本文基於對多家公司部署生成式AI應用的研究,總結了一個通用平台架構。從最簡單的查詢-響應模型開始,逐步添加組件:上下文增強(RAG、查詢重寫)、防護欄(輸入/輸出)、模型路由與網關、緩存優化、複雜邏輯與寫入操作,以及可觀測性與編排。每個組件的設計權衡和實現考量均有詳細討論。

本文作者通過研究多家公司部署生成式AI應用的方式,發現其平台存在許多共同點。文章從最簡單的架構開始,逐步添加組件,最終構建出一個完整的生成式AI平台。

最簡單的形式是:應用接收查詢並將其發送給模型,模型生成響應返回給用户,沒有任何防護欄、增強上下文或優化。然而,實際應用需要更多功能。

第一步:增強上下文 平台的首要擴展通常是添加機制,讓系統為每個查詢補充必要信息,即上下文構建。最常見的模式是RAG(檢索增強生成),它由生成器(語言模型)和檢索器(從外部源檢索相關信息)組成。檢索可以採用基於術語的方法(如BM25、Elasticsearch)或基於嵌入的方法(向量搜索,如FAISS)。生產系統通常結合多種方法,形成混合搜索(hybrid search)。此外,對於表格數據,可採用Text-to-SQL流程;而網絡搜索則賦予模型訪問互聯網最新信息的能力,形成Agentic RAG。查詢重寫(query rewriting)是提高檢索準確性的關鍵,通常由另一AI模型完成。

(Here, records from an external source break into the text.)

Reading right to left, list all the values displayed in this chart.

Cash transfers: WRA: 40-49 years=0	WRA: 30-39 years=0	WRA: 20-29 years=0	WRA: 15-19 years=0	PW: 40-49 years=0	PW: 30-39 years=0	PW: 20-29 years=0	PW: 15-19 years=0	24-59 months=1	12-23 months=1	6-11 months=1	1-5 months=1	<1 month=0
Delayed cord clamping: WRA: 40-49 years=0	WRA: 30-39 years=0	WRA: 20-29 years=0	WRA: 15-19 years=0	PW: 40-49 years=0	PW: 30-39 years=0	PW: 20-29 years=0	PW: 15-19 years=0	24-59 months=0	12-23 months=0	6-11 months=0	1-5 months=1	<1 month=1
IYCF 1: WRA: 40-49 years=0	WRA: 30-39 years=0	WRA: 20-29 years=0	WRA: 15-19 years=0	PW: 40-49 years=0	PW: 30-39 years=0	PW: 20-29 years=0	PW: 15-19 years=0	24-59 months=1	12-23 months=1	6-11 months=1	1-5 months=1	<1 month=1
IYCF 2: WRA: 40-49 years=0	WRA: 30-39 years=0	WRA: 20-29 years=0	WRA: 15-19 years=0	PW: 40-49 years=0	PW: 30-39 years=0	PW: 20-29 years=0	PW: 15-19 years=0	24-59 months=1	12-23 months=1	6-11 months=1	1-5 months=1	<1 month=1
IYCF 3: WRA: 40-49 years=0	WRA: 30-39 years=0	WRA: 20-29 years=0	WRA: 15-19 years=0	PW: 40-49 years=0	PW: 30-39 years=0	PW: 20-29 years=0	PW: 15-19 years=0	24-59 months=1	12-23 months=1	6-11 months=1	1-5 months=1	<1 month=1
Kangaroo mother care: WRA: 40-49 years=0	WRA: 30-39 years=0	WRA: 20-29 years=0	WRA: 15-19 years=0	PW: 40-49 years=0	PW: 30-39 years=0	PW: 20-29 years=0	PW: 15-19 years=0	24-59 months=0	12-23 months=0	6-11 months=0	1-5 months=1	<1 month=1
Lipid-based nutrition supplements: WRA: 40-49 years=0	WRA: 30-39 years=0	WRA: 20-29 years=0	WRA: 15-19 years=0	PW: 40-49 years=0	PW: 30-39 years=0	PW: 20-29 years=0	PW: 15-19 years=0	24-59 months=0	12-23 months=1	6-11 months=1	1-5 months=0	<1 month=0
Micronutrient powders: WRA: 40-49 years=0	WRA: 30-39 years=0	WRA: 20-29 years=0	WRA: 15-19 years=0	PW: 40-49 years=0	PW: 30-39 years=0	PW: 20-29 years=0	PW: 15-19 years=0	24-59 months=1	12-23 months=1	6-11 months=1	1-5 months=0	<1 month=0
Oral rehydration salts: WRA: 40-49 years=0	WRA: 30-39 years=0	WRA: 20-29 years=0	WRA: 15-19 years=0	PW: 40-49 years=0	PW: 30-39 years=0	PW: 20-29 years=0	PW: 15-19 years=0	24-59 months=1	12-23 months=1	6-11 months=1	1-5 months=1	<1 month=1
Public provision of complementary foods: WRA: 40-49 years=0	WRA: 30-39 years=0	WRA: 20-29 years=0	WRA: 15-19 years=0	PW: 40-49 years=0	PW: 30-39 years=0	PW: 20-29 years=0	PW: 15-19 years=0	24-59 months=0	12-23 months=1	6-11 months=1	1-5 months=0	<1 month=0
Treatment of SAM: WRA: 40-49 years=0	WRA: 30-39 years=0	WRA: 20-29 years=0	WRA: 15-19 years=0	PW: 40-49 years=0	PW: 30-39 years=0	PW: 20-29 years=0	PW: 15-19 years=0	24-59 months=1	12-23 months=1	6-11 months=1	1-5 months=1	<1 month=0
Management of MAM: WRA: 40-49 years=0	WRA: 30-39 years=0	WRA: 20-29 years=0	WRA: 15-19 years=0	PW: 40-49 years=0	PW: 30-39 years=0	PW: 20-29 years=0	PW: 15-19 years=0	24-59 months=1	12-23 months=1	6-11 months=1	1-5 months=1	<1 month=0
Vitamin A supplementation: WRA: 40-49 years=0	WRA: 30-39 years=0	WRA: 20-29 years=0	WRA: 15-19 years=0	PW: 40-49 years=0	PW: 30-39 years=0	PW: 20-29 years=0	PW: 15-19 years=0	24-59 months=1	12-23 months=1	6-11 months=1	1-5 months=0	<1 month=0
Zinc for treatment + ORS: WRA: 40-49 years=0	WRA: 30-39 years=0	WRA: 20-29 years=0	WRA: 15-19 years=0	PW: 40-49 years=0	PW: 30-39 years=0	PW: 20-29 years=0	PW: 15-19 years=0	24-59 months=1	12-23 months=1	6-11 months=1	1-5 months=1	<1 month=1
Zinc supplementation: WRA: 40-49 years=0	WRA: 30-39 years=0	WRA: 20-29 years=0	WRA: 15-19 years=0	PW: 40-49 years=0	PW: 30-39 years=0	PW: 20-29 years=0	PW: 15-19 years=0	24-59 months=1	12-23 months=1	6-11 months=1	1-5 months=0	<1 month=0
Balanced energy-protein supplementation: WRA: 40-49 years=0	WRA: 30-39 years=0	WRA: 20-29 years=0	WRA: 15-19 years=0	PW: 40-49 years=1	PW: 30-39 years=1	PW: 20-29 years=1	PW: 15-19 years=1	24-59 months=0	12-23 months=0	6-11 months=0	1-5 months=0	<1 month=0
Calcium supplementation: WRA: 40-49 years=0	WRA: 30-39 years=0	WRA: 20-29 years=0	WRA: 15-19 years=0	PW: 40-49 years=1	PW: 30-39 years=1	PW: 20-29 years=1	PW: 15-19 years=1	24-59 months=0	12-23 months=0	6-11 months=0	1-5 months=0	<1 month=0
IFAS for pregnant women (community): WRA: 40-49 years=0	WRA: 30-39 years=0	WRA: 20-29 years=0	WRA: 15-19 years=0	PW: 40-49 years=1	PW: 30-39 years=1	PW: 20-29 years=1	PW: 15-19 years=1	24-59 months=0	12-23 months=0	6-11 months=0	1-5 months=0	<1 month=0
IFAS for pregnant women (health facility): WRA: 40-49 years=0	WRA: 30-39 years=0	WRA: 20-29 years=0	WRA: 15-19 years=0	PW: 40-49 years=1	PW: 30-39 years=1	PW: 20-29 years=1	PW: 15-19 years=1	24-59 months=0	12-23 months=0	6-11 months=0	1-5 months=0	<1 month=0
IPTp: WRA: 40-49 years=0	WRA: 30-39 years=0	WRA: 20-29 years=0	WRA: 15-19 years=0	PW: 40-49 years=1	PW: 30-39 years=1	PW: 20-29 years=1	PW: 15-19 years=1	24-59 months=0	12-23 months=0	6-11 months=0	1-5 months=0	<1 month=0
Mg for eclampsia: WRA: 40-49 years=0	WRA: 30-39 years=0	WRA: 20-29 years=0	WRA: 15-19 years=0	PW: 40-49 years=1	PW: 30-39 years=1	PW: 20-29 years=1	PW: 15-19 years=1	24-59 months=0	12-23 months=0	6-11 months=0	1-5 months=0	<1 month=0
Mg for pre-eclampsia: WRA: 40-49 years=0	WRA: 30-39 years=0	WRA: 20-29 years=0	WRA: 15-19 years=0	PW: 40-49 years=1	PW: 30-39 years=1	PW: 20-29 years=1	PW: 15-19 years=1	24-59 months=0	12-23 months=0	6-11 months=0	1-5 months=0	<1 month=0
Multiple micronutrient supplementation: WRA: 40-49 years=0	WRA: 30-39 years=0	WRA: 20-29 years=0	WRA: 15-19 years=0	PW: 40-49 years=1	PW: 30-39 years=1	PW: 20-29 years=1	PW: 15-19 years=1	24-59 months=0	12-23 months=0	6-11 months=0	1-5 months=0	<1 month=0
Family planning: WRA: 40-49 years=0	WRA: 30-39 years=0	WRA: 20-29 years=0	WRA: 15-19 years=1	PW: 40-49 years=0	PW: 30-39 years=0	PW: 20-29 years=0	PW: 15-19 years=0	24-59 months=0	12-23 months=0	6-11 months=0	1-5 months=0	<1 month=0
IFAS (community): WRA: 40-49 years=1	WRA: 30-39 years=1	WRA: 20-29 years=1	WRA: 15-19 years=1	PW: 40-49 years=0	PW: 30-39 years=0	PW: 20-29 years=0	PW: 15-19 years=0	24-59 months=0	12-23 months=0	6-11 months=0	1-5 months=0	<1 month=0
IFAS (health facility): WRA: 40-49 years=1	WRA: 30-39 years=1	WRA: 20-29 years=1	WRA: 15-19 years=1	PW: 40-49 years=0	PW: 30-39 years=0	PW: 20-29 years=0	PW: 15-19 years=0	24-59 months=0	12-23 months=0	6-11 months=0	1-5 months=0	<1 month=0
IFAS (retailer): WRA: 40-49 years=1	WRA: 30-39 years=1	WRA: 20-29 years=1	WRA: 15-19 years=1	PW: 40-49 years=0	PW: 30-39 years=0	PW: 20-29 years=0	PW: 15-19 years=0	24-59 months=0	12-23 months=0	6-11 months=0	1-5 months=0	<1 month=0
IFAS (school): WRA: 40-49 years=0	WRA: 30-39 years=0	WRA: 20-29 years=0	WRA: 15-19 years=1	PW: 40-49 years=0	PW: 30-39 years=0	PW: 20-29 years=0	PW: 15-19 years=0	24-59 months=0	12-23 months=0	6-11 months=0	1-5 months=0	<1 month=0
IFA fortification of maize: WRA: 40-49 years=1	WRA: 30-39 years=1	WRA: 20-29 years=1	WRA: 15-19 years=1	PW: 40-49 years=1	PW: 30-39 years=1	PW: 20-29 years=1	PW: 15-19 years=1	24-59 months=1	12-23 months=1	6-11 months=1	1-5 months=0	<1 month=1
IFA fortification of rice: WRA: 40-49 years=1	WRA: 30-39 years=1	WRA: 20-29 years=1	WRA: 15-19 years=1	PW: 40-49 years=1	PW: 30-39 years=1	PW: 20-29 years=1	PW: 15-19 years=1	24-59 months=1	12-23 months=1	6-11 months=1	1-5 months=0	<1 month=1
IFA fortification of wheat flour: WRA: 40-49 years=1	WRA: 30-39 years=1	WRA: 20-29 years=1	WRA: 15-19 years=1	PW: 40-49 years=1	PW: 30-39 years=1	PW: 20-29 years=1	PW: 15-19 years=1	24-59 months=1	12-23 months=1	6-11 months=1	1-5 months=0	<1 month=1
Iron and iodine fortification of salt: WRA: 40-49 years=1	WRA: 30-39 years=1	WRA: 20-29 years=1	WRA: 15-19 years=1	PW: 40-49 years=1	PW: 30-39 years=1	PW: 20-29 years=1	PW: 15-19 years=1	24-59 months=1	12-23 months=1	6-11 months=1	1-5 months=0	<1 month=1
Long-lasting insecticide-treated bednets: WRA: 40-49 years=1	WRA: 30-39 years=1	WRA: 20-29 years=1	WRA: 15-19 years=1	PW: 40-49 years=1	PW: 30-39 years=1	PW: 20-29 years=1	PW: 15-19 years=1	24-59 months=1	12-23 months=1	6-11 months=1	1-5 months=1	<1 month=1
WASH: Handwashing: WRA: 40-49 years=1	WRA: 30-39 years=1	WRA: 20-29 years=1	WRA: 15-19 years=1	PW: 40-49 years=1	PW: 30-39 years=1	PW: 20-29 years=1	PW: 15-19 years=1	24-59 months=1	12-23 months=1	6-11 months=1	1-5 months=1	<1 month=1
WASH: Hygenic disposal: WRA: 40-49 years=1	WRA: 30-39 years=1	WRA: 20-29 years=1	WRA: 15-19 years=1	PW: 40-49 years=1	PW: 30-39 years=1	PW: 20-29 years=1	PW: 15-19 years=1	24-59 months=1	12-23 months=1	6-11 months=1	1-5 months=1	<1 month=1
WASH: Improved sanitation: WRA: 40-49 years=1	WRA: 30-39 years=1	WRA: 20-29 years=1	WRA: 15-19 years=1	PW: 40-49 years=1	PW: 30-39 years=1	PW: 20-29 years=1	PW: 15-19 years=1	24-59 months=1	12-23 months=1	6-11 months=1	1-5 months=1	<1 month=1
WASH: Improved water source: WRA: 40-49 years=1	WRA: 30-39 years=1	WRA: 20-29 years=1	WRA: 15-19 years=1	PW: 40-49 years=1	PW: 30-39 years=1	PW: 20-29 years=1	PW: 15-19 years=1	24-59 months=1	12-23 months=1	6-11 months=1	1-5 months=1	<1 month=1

第二步:添加防護欄 防護欄有助於降低AI風險,保護用户和開發者。輸入防護主要防止敏感信息泄露和模型越獄(jailbreaking)。輸出防護則評估生成質量並處理失敗模式,如空響應、格式錯誤、有害內容、幻覺、敏感信息泄露等。失敗管理包括重試邏輯、並行調用和人工兜底。防護欄的引入需要在可靠性與延遲之間權衡,也要考慮自託管與第三方API的選擇。

第三步:添加模型路由與網關 隨着應用複雜度增加,需要管理多個模型。路由器根據意圖分類將不同查詢分派給專用模型,以提升性能和節約成本。模型網關為所有模型提供統一接口,便於代碼維護,並實現訪問控制、成本管理、負載均衡和故障切換。許多現成的網關如Portkey、MLflow AI Gateway等可直接使用。

第四步:緩存降低延遲 緩存是常被低估但效果顯著的組件。提示緩存(prompt cache)複用重疊文本段(如系統提示),顯著減少處理量。精確緩存(exact cache)存儲已處理結果,避免重複計算。語義緩存(semantic cache)允許相似查詢複用結果,但依賴高質量嵌入和相似度閾值,實施風險較高。緩存可應用於向量搜索、推理等多個環節。

第五步:添加複雜邏輯與寫入操作 應用流程可包含循環和條件分支,模型輸出可反饋給自身以迭代細化(如規劃旅行行程)。寫入操作(如發送郵件、更新數據庫)使系統能力大幅提升,但也帶來安全風險,必須防範提示注入(prompt injection)等攻擊。需要在系統能力與安全之間取得平衡。

可觀測性與編排 可觀測性應從項目初期就集成,包括指標、日誌和追蹤三大支柱。指標涵蓋系統指標和模型指標(如延遲、令牌數、錯誤率),日誌應記錄一切,追蹤則呈現請求的完整執行路徑。編排工具(如LangChain、LlamaIndex)幫助定義組件並鏈接成管道,但應避免過早引入,以免增加複雜性。

總之,文章從基礎架構出發,逐步添加組件以應對不斷增長的複雜性。每個組件都有其利弊,需要仔細權衡。文章還指出,許多細節(如模型評估、提示工程、微調)將在作者的新書《AI Engineering》中深入討論。